Step 1: Park on a level surface Make sure the car is parked on a flat, level surface far from any oncoming traffic, and engage the emergency brake. Turn on your hazard lights, and if you have roadside flares or a reflective triangle, use them to warn other drivers that you're working on your vehicle.
TIP: Consider keeping a canned tire sealant in your emergency kit. If your tire has only been slightly compromised, the sealant may patch it long enough to get you to the service station.
Step 2: Block the wheels Find heavy objects—like bricks or rocks—to block the wheels. Place them in front of and behind the tire that's diagonally across from the one that went flat.
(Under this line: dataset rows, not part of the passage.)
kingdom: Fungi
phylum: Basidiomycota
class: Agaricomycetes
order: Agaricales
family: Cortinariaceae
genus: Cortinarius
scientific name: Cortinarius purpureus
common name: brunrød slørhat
If you have plenty of rocks, block both wheels on the opposite axle.
TIP: If you have a digital camera (or a cell phone with a built-in camera) snap a picture before you start disassembling everything. That way, you'll have a ready reference guide of how things should look when they go back together.
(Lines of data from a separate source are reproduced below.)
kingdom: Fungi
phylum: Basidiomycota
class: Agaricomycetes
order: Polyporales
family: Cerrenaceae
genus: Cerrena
Step 3: Assemble tools and remove wheel cover Lay out your spare tire, jack, and lug wrench. Many tires feature a locking lug nut to guard against theft. To remove, use the special key tool—the car's manual will specify where it's located.
Step 4: Loosen the lug nuts Most lug nuts follow the righty-tighty/lefty-loosey rule. Attach the lug wrench to a nut, and turn the wrench counterclockwise. Repeat with each lug nut until all the nuts are loosened.
Step 5: Place and operate the jack Refer to the owner's manual for the best spot to place the jack—typically along the frame, very close to the flat tire. Jack the car up until the wheel is off the ground.
: Never get under the car when it's on a jack. Since it's fairly unstable in this position, keep other people away until the car is safely on the ground.
Step 6: Remove lug nuts and tire Remove the lug nuts one at a time, and keep them together in a spot where they won't roll away or disappear. Then remove the flat.
Step 7: Mount the spare Mount the spare tire onto the wheel lugs. You may need to jack the car up some more to slip on the spare tire.
TIP: Check the tire pressure on your spare regularly. That way, it won't be flat when you need it.
Step 8: Replace lugs and lower the car Replace one lug nut at a time. Begin tightening each by hand, then continue with the lug wrench. Lower your car to the ground, and finish tightening the lugs in opposite pairs, to ensure uniform pressure. Once you're done, replace the hubcap.
Step 9: Clean up Remove the objects blocking the wheels, and place the tools and the flat tire in your trunk.
Step 10: Hit the road Your wheel is ready, but you won't be able to drive as quickly on a spare. Check your owner's manual or the tire itself to determine the spare's top speed, and get yourself to the nearest garage so they can patch or replace your tire!
FACT: In Texas Hold 'em, a "flat tire" means you were initially dealt a jack and a four – in any suit.